Work request: In the records, find every line with the word "source" and copy it out.

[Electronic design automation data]
- - - - -
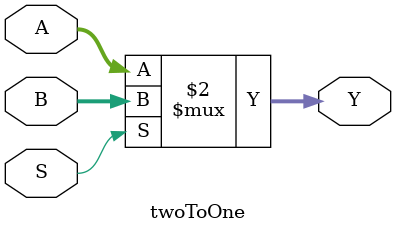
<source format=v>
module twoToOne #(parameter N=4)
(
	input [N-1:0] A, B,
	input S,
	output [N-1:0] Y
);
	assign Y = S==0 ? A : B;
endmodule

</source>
- - - - -
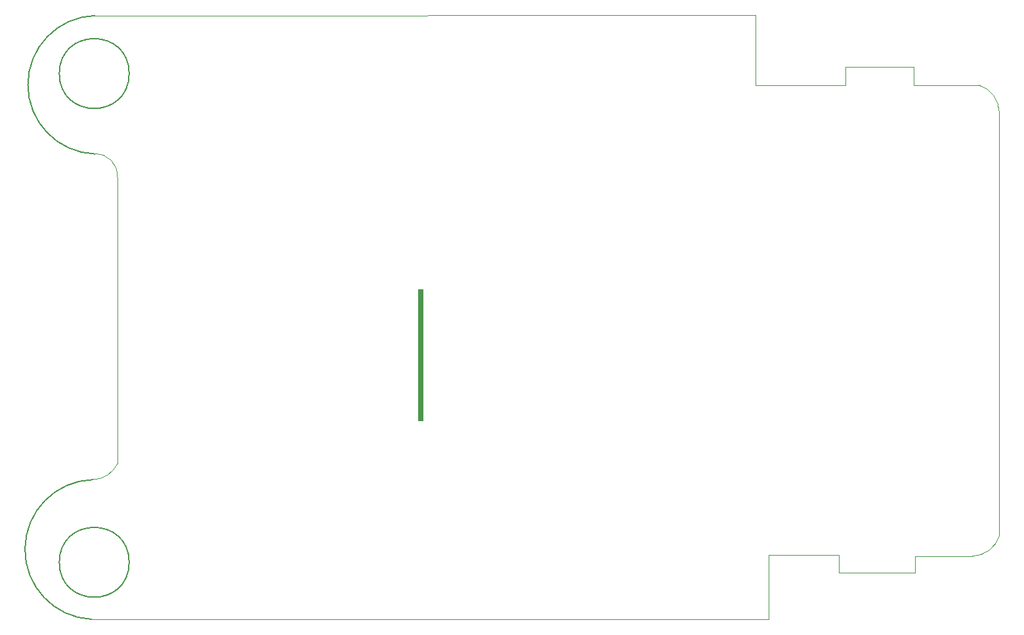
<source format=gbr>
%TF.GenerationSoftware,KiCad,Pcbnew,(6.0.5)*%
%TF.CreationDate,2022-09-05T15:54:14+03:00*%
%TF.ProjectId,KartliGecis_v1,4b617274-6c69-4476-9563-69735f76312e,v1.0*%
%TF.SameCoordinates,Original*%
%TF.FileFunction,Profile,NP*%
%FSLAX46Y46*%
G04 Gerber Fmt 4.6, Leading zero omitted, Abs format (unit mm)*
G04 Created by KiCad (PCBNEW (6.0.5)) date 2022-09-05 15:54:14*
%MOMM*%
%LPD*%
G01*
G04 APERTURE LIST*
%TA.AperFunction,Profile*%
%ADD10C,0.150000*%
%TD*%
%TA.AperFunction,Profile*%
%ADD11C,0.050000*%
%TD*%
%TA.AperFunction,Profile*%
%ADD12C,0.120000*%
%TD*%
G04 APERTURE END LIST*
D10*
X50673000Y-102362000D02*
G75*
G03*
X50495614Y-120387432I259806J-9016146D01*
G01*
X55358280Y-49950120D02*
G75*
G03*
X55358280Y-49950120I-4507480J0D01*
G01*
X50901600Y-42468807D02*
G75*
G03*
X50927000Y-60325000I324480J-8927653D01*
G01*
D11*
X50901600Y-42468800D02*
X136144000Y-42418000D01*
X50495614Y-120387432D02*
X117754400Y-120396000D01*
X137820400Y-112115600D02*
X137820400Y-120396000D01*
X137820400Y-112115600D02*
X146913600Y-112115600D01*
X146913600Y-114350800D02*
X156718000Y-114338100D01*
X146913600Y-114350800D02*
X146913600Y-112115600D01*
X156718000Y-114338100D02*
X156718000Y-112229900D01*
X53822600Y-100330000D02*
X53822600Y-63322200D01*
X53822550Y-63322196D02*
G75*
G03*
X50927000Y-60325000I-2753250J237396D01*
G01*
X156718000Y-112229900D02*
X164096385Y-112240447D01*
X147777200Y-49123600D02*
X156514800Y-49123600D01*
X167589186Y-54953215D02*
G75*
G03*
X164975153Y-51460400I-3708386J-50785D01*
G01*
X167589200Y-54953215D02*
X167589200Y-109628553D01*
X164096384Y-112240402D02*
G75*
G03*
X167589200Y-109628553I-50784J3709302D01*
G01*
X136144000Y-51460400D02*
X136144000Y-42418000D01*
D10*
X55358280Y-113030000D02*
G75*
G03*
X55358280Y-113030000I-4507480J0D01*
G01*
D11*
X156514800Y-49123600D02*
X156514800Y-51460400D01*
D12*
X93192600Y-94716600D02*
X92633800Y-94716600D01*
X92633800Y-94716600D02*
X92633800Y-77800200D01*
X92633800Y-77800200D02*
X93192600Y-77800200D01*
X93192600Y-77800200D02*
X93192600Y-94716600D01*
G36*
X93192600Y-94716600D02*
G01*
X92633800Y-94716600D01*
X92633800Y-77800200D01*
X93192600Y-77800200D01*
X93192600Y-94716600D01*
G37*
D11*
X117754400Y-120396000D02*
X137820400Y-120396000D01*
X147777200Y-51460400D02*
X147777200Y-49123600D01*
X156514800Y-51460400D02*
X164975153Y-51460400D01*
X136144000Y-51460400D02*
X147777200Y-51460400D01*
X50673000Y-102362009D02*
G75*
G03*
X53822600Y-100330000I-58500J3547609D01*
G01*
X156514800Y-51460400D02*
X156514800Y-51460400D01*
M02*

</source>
- - - - -
Task response:
<source format=v>
</source>
<source format=gbr>
</source>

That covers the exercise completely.